The Progressive Student Alliance (PSA) conducted a forum on Wal-Mart’s unethical business practices Wednesday. PSA invited a number of experts to speak about the detrimental effects of Wal-Mart’s business plan on local communities and the national economy. National and local anti-Wal-Mart campaigns Wake Up Wal-Mart and L.E.T.’s (Lawrence Ewing Trenton) Stop Wal-Mart also attended in an effort to increase student participation.
“This is a company that fires women for filing sexual harassment charges, denies workers lunch breaks, violates child labor laws and pays its employees poverty level wages,” Carol Gay, member of the Solidarity Singers, a group that performed anti-Wal-Mart songs at the PSA presentation, said. “Wal-Mart is the epitome of corporate greed and abuse.”
As the wealthiest corporation in the world, Wal-Mart is now a copied business model in today’s economy. “It creates a dangerous role model for other employers,” Jim Chambers of the United Food Commercial Workers Union said. “Now other companies are saying, ‘Wal-Mart isn’t supplying health care and other benefits to its employees. Why should we?'”
According to the speakers, Wal-Mart does not provide employee health care and pays its workers much less than its competitors. The company has even gone as far as to delete time off of workers’ timecards, according to a New York Times study circulated during the meeting.
Wal-Mart is the world’s largest corporate employer, and the most sued corporation in the world.
Currently there is a class-action suit by 1.6 million women over gender discrimination pending against the company. According to a study by the Impact Fund, women make up 92 percent of cashiers but only 14 percent of store management and receive thousands less in wages.
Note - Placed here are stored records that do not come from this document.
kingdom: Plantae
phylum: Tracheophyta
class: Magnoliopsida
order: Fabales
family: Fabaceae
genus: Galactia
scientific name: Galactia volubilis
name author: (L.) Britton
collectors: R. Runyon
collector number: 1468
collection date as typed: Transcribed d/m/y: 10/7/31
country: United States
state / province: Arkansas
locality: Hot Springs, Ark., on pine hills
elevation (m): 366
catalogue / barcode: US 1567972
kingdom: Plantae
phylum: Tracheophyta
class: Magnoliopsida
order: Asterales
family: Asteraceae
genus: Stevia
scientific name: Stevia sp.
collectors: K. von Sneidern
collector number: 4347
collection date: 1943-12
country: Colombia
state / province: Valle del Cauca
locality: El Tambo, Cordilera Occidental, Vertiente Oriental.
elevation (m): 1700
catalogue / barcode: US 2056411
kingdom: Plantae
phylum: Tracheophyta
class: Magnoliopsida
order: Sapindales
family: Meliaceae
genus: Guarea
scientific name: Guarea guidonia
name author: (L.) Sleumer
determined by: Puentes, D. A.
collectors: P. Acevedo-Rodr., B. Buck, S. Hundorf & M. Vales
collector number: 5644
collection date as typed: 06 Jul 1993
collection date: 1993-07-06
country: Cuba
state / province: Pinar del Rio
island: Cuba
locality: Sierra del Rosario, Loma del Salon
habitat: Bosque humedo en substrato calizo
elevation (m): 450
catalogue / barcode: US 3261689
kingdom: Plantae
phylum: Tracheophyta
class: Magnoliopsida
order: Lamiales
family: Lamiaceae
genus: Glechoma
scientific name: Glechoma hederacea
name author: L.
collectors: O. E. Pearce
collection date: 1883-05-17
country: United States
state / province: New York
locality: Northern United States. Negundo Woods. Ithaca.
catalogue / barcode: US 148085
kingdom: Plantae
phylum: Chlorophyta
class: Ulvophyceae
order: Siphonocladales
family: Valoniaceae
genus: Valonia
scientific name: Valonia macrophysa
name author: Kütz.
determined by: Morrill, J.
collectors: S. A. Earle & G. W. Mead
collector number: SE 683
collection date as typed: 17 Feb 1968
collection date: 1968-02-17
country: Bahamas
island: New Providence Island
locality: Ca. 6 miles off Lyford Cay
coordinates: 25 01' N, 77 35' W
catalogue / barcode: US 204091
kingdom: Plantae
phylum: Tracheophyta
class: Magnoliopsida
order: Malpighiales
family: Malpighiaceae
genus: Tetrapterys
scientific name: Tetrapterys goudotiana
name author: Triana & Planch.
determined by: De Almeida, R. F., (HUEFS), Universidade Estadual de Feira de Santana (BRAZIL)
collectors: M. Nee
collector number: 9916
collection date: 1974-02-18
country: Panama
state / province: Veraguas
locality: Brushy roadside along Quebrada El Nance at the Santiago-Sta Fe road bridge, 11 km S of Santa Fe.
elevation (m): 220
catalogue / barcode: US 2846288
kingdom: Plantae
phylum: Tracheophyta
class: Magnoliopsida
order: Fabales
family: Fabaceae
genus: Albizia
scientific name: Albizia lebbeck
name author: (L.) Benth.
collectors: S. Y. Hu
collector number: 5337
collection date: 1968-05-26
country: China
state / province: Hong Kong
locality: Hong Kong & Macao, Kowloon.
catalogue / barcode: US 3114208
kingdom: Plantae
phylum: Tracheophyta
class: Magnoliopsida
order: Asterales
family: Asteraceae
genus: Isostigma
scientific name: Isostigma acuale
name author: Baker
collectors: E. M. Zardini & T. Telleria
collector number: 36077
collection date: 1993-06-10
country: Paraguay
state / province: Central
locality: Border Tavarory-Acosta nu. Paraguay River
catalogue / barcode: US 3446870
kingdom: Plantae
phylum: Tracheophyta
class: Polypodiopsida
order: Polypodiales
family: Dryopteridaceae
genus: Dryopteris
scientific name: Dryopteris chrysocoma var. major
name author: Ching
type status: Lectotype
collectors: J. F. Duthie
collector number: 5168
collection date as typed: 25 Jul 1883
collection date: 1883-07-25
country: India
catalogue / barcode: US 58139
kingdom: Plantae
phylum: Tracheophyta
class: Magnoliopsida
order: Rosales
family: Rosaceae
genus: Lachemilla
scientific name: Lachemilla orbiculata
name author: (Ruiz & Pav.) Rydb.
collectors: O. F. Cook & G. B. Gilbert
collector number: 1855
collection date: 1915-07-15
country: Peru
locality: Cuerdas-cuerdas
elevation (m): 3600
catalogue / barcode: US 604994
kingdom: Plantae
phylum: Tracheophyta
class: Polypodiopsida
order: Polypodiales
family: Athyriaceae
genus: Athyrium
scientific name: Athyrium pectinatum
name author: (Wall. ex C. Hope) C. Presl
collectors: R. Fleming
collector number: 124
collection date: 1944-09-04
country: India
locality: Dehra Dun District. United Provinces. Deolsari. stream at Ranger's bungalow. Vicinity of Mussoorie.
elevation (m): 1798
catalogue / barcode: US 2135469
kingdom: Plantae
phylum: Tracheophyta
These low labor wages force many employees under the poverty line. Many have to resort to public health systems such as Family Care, a program funded by taxpayers. Wal-Mart employs the largest number of Family Care recipients.
“Everybody else needs to chip in just for people to survive,” Michele Naples, associate professor of economics at the College, said. “This is what we bring to our communities.”
“According to the one-penny study, if Wal-Mart raised their prices on each item just one cent, it would be enough to cover all employees health care,” Chambers said.
The speakers said that Wal-Mart has a detrimental effect on national and international labor rights. Wal-Mart imports many of its products from nations that abuse workers. “Fifteen-hour stretches (of work) for Bangladeshi workers,” Naples said.
In between lecturers, The Solidarity Singers of the New Jersey Industrial Union performed anti-Wal-Mart songs. The songs were sung to popular tunes, with lyrics like “Found a Wal-Mart where our town’s life used to be. Now we have no past or future, all replaced by corporate greed.”
Carol Lerner of the L.E.T.’s Stop Wal-Mart campaign urged student involvement. “We need your energy, your idealism, we need your ideas,” she said.